(PROBLEMS TO SOLVE)
**1.** In the Lou Brock feature, where was Brock training when the sprinters kept beating him off the line?
**2.** Please extend the Lou Brock feature, picking up after its final sentence.

The easiest thing for Lou Brock is the compensation — travel, food, you name it. The hardest? Kids want to race him. “I go into a town, get introduced, and a kid invariably will say, ‘You wanna race?’ And when they ask that question, normally they can beat you, because they don’t ask to be defeated.”

Finalist, Entertainment Feature, 2013 Great Plains Journalism Awards

NORTH LITTLE ROCK — Lou Brock. The sound of it calls to mind an idling dragster — L-o-u — suddenly stoked, spitting fire. BROCK!

Zero to 90 feet in under four seconds. L-o-u-u-u BROCK!

A sports reporter once tried to give the ballplayer a nickname. At the time, there was Mickey Mantle, “The Mick,” and Willie Mays, “The ‘Say Hey’ Kid.” So, whattya say? Lou Brock really would prefer to hear “Mr. Brock,” if it’s all the same.

Mr. Brock came through Little Rock in March to open the St. Louis Cardinals’ exhibit at the Clinton Presidential Center. He stopped by the Arkansas Travelers’ offices at Dickey-Stephens Park for an interview with the paper, and waiting for him was another Lou Brock. Louis Brock Holman. Call him, Mr. Junior.

This Holman kid couldn’t dislodge his fist from his mouth long enough to say “Hello, Mr. Brock” — if he could even say “Hello,” which he can’t, being of an age not yet one full year. “He’s not very fast,” his mom, Jennifer Holman, confessed.

Brock Holman introduces his son, Louis Brock Holman, to Lou Brock.
“We’ll be in charge of that,” said the 72-year-old namesake, rather more sternly than jokingly. “I wasn’t very fast out of the block either. Then I met a man named Jesse Owens.”

It’s true he met Jesse Owens, and it’s true Owens changed his speed on the bases. This was in the early 1960s, and Brock was in Chicago with his first team, the Cubs.

He was training with the track team at the University of Chicago field house, and the sprinters were beating him off the line something terrible. When Owens showed up, the ballplayer took the opportunity to complain, “‘Mr. Owens, I’ve been told I’m fast. The newspapers say all these things. I can’t even keep up with this track team.’

“He said, ‘Sonny, your problem may be getting started. There’s a technique to that, and I’ll show you.'”

Most people want to get up speed with their feet, Owens said. Uh-uh. Do it with your upper body. Explode in one movement. Most sprinters’ first strides are short, choppy. They’re driving with their arms.

“That was a breakthrough,” Brock recalls. “I use the expression, ‘Once I get started.’ There is a time element to ‘once I get started.'”

So the great Jesse Owens helped the great Mr. Brock get started stealing.

(GIVEN INFORMATION)
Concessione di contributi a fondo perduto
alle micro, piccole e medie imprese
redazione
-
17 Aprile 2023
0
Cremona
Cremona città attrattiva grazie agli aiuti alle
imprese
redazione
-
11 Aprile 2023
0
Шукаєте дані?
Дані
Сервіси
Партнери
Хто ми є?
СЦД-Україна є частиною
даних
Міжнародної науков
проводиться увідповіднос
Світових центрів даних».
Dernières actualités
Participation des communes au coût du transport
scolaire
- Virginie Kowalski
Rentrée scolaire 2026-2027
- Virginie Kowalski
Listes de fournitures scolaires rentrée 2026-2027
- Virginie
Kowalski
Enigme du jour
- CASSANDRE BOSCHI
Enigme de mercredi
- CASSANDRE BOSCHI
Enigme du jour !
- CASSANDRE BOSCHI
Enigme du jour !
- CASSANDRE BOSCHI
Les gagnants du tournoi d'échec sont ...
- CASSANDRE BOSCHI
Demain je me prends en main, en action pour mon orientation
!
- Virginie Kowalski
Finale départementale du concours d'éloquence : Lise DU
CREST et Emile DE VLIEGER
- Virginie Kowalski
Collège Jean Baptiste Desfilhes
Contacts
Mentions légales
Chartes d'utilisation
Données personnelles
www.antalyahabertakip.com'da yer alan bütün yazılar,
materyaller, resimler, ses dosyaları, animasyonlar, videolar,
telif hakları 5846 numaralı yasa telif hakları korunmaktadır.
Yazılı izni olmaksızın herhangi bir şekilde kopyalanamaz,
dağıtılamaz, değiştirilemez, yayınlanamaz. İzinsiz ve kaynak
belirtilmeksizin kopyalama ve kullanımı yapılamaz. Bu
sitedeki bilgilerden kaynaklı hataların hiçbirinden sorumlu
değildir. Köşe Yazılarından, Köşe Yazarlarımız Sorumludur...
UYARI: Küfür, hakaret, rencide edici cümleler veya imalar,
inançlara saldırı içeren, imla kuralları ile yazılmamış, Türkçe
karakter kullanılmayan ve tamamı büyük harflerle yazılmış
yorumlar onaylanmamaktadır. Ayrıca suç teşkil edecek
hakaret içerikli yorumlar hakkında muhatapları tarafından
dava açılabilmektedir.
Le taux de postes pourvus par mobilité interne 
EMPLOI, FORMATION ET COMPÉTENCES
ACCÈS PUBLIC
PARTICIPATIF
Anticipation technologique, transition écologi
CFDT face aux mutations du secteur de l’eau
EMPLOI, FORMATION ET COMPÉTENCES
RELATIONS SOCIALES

(ANSWERS IN ORDER)
**1.** He was training with the track team at the University of Chicago field house.

**2.**
THE BADGER

L-o-u-u-u BROCK.

Forget the sound of his name and consider the words. You’ve got a felicitous combination here, too.

“Lou” isn’t a word we’re familiar with, but it’s there, in the Old English Dictionary, a Scottish derivation of the word low.

Lou Brock came up low, low-country. He was born the fourth boy-child and seventh of nine children to Paralee Brock in El Dorado. His father left before he can ever remember, and when Lou was 2, Paralee moved the Brocks to Collinston, La. She worked as a domestic servant and a sharecropper. The boy spent many a sunny summer day pinching cotton from its brambly basket and stuffing it into a sack. He matriculated to all-black Southern University in Baton Rouge on an academic scholarship — but even then, between high school and college, he was a field hand.

His gifts were quantitative — math, chemistry, science — and he wanted to be an engineer, but graduating near the top of his Union High School class proved a bit like being the brightest firefly on the Fourth of July. He managed just a C+ after the first semester, and his financial aid hinged on his making a B every term. It was all over.

In a last ditch effort to stay in school, he hung around the baseball team hoping to get on as a scholar-athlete. At tryouts, he fetched fly balls in the outfield until he passed out from exhaustion, and that’s when the coach took notice. He gave him five pitches to hit. He put two or three — accounts vary — over the fence, and Southern kept him on.

After hitting .545 his sophomore year, he got picked for the 1959 Pan-American Games, and he never went back to school.

Brock is a name for a badger. What’s more, “it is a name, in later times, associated especially with the epithet stinking,” says the dictionary. It was employed as a metaphor for someone crafty. A tough, sneaky thing.

RICK MCFARLANDLike the badger, there is nothing outwardly fierce or terrifying about Mr. Brock, but put him in a fight for his life and he swells to ursine proportions.

“He rises to occasions like nobody I ever saw,” said Bob Gibson, himself a Cardinals’ October legend.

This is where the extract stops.